→ **Exercise brief**:
Answer these about the forum thread on the mallard duck:
1. What kind of bird does AJhunt say could not be retrieved?
2. Where was the duck, according to reecemurg's reply?
3. What does Charles warn that indiscriminate killing will lead to?

(Document section Opens)

# First Blood For My A+ Catty From Perry



## AJhunt (Jun 3, 2012)

alright guys i could not retrieve this mallard duck unfortuantly but i got this pic


----------



## Charles (Aug 26, 2010)

Congratulations on the shot.

I am very disappointed that you were unable to retrieve it. In my mind, there is no point in killing a game animal unless you are going to eat it. Better not to take the shot than to lose the game. I do not mean to rain on your parade, nor to be a nag. Just a bit of a reminder to all readers of this section that indiscriminate killing will lead to a ban on all slingshot shooting. Next time I am sure you will bring home your kill.

Cheers ....... Charles


----------



## Imperial (Feb 9, 2011)

its a shame you werent able to retrieve the duck . would you mind telling us what made it unable for you to get to the duck ?


----------



## reecemurg (Oct 9, 2011)

Imperial said:


> its a shame you werent able to retrieve the duck . would you mind telling us what made it unable for you to get to the duck ?


it was on the other side of the canal in the reeds lol


----------



## pop shot (Sep 29, 2011)

Then why shoot it?


----------



## AJhunt (Jun 3, 2012)

this is the first time i have done it and come on lads we have all done it im sure


----------



## DaveSteve (May 16, 2012)

(Document section Closes)
(Material supplied Opens)

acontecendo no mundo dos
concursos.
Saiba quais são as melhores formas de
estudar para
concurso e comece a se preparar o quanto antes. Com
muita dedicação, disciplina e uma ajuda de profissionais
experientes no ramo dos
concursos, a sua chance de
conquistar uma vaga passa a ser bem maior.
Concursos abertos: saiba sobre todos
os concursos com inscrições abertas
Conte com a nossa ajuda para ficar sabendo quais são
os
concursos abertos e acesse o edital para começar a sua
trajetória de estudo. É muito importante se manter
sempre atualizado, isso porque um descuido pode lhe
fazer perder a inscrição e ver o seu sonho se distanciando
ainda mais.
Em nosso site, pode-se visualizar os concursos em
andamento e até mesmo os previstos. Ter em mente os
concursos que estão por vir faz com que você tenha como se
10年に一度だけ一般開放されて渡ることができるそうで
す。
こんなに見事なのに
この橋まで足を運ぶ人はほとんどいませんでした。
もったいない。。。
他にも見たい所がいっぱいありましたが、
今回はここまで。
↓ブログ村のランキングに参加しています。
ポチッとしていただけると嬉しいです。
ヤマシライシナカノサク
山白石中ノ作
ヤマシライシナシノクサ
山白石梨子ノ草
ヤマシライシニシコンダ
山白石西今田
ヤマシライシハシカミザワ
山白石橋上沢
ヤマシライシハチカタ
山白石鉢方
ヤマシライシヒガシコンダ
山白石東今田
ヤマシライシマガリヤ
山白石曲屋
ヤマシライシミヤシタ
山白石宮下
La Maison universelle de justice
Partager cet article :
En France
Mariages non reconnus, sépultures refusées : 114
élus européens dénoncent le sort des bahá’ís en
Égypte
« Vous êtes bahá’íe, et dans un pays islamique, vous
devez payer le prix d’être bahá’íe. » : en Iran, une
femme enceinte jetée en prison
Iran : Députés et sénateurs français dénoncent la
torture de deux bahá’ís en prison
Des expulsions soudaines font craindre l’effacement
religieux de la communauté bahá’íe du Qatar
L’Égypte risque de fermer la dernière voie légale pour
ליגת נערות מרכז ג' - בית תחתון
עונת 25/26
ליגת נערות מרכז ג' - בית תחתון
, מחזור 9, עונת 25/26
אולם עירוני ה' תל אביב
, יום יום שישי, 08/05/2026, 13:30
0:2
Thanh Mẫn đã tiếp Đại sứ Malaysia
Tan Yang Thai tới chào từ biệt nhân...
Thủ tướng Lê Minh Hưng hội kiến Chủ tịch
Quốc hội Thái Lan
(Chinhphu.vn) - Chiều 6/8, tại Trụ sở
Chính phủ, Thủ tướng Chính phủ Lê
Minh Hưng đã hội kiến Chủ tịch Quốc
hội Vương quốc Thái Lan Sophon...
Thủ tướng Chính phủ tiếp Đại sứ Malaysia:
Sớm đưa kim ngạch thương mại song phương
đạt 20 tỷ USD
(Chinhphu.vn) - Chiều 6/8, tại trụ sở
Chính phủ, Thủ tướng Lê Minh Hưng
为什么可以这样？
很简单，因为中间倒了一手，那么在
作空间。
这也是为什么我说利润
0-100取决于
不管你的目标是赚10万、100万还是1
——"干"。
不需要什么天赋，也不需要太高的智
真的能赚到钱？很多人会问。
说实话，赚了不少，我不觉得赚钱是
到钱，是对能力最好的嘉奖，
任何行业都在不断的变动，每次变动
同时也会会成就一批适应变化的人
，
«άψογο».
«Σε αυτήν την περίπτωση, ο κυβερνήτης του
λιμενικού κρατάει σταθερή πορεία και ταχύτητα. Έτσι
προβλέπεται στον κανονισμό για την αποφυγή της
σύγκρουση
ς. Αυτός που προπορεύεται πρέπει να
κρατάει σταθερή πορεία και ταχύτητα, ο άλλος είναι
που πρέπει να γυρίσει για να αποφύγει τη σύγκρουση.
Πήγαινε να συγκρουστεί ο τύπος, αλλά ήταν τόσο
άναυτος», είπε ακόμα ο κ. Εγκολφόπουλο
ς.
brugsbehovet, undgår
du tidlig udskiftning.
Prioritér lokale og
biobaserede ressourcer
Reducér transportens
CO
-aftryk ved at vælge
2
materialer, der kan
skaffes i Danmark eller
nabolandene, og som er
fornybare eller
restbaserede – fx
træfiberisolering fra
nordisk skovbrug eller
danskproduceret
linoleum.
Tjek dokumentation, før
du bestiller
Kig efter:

(Material supplied Closes)

→ **Problem solution**:
1. A mallard duck.
2. On the other side of the canal in the reeds.
3. A ban on all slingshot shooting.